Work item:
Print the entire listing below word for word, excluding its pictures.

Data in this exercise:

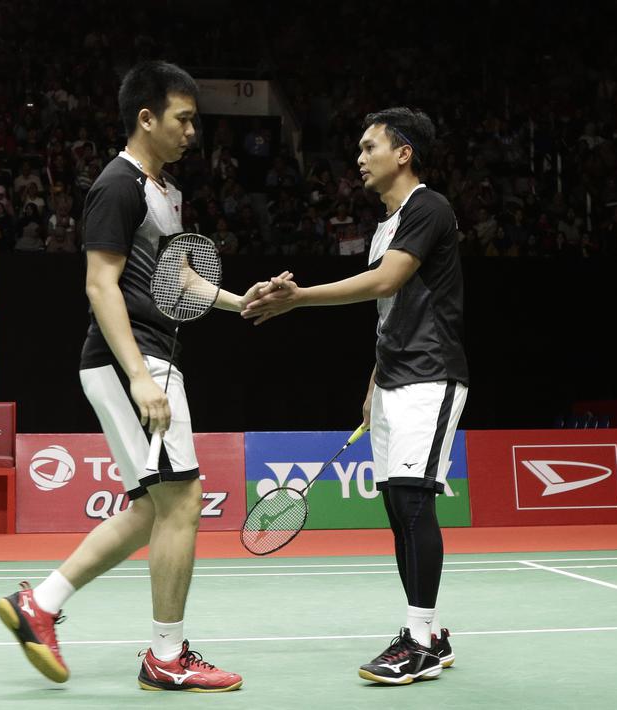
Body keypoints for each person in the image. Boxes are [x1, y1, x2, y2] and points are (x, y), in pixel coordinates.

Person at [0, 61, 258, 693]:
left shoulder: (164, 193)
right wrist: (140, 376)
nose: (192, 132)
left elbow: (177, 280)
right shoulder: (118, 186)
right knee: (184, 500)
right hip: (133, 360)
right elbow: (99, 283)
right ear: (147, 118)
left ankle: (44, 603)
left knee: (154, 508)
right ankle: (166, 655)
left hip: (147, 356)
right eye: (184, 119)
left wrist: (237, 302)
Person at [243, 107, 467, 686]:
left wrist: (300, 298)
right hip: (393, 381)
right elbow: (389, 314)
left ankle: (417, 639)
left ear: (404, 153)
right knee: (397, 508)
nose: (360, 157)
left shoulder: (428, 208)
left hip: (431, 375)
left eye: (370, 147)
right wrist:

Written answer:
Body keypoints for each person in the image. Boxes are [x1, y1, x2, y2] and points are (x, y), in pixel coordinates.

Person at [0, 61, 258, 693]:
left shoulder: (164, 193)
right wrist: (140, 376)
nose: (192, 132)
left elbow: (177, 280)
right shoulder: (118, 186)
right knee: (184, 500)
right hip: (133, 360)
right elbow: (99, 283)
right ear: (147, 118)
left ankle: (44, 603)
left knee: (154, 508)
right ankle: (166, 655)
left hip: (147, 356)
right eye: (184, 119)
left wrist: (237, 302)
Person at [243, 107, 467, 686]:
left wrist: (300, 298)
right hip: (393, 381)
right elbow: (389, 314)
left ankle: (417, 639)
left ear: (404, 153)
right knee: (397, 508)
nose: (360, 157)
left shoulder: (428, 208)
left hip: (431, 375)
left eye: (370, 147)
right wrist:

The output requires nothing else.